13

“Say Bradley Stroden wasn’t murdered because of blackmail or the inheritance,” Joanna said. “What other reasons might there be?”

“Honey, dinner’s about ready.” Crisp’s wife appeared at the door, her face flushed from heat. “Would you like to stay? It’s not fancy, but there’s enough chicken Caesar salad for all of us.”

“Thank you, but I should be getting home. Paul’s expecting me.”

“I’ll be out in a minute, June.” Then, to Joanna, “I wouldn’t discount the secretary. Who else had access to his memoir?”

“His sister could have read it.” Joanna was already plotting a return to the Stroden mansion. This time she’d come prepared to meet up with his grief-stricken sister.

Crisp rose. The sun slanted low over the back lawn now, streaking it with long shadows. “Don’t worry about it. I guarantee you this is a line the police are following up on. They have more tools than I do. Access to bank accounts, for one. If there’s blackmailing involved, they’ll get to the bottom of it.”

Watching Paul and his uncle cooking dinner side by side, each wearing one of her vintage aprons, was a pleasure. She might as well savor it a moment before she dropped her bomb.

“The thing with goulash,” Gene said, “is that you’ve got to be choosy about your paprika. Not too sweet, not too spicy. And fresh. It pays to get the real stuff from Hungary.” He wiped his hands on his turquoise apron with its pattern of tiny hearts.

“I’d ask you where you learned that, but I have a feeling I’d get that line about kissing and telling.” Paul was dicing a pile of carrots and onions. His apron was mustard colored with pink rickrack trim and a pattern of brown clovers.

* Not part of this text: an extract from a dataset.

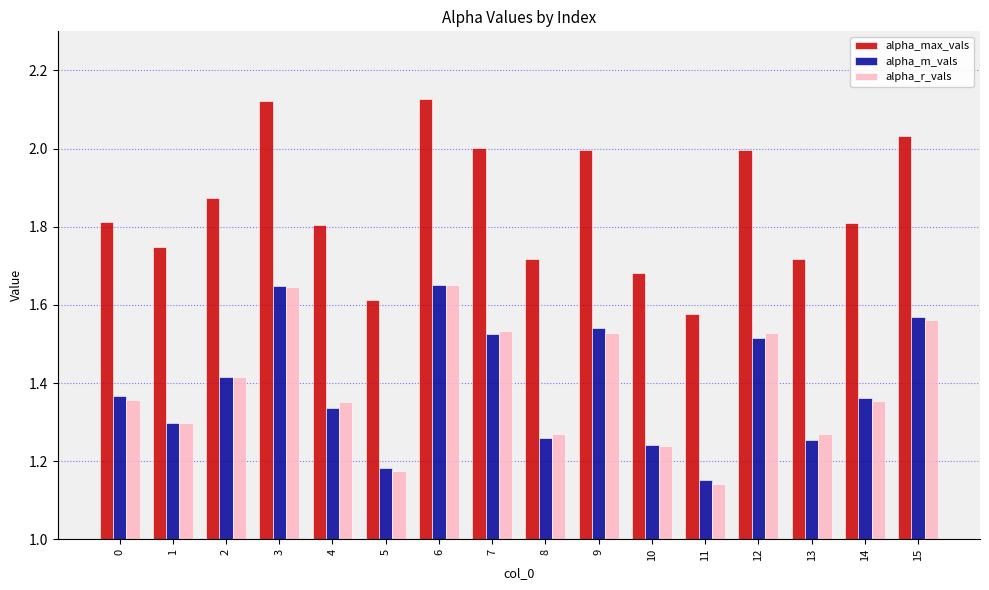

How many alpha_r_vals values are between 1 and 2?

16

“A gentleman never does,” Gene replied.

“So I’ve heard,” Paul said.

Their banter was easy, comfortable. She could imagine when Paul was in high school and Gene taught him to use the tools he was expert with now. More sawdust, less old calico.

“I have an announcement,” she said.

“Pink is the navy blue of India,” Gene said.

A Diana Vreeland quote. “Where did you hear that?”

“A gentleman never kisses and tells,” said Paul and Gene at the same time.

Gene tossed cubes of pork into the iron skillet. They hissed as they hit the hot fat.

Joanna laughed. “No, as serious as that is, this is even more important.” Despite herself, her heart beat a bit faster and she felt her face pinkening. “I hired a private investigator this afternoon.”

Gene turned off the heat and pulled the skillet off the burner. “What?”

Paul set down his knife and turned, too.

She swallowed. “To help us figure out how to get the Greffuhle jewels back to their owner. I told you I’d help solve this.”

The silence that greeted her reply had more force than shouting would have. Standing next to each other, Paul and Gene’s family resemblance was plain. So was their apparent feeling that no one but family should be involved in family trouble.

“Oh, no,” Paul said.

“What?” Joanna said. “We need help. We need to know our options and the least risky legal path.”

Gene shook his head. “This is my problem to solve. Bringing an outsider into it opens the door to more trouble. No. No good can come of this.”

Joanna stood. “That’s the thing. It isn’t just your problem anymore. You brought stolen property into my house—”

“Our house,” Paul said.

“Yes.” A second passed, then two. Her voice faltered. “Our house. Now we’re all at risk.” Pepper rubbed against her legs. Joanna picked him up. “It’s my problem, too. So I hired help to solve it.”

Paul shot a glance at his uncle. “I wish you would have talked to me about it first.”

Joanna forged ahead. “The P.I. I hired—it’s Foster Crisp.”

“Oh, no,” Gene said, and Paul groaned.

“No, listen. It’s good. If I’m his client, he can’t divulge anything I tell him that might incriminate me.”

“I was the thief, not you,” Gene said.

“I know, but you’re protected by association, since Paul’s and my crime is knowing about—and harboring—stolen property without reporting it.”

“She has a point,” Paul said. Slowly, he returned to chopping vegetables.

“Crisp was all right with this?” Gene asked.

“He wanted to know how you pulled off the original heist with such a solid alibi, but, yes, he took the case.”

Paul reached past his uncle and put the skillet back on the burner. Sensible man. Whatever else happened, they had to eat.

“What’s next, then?”

“He’s looking into who would have inherited the jewels and thinking things through. He said he’d get back to us.” She raised her gaze to Paul’s. He looked away. Pepper wriggled to be let down.

“I guess Crisp is an okay guy,” Gene said. “He’s a man of his word, anyway. If he says he won’t turn me in, he won’t.”

“He promised,” Joanna said and sincerely hoped he’d meant it.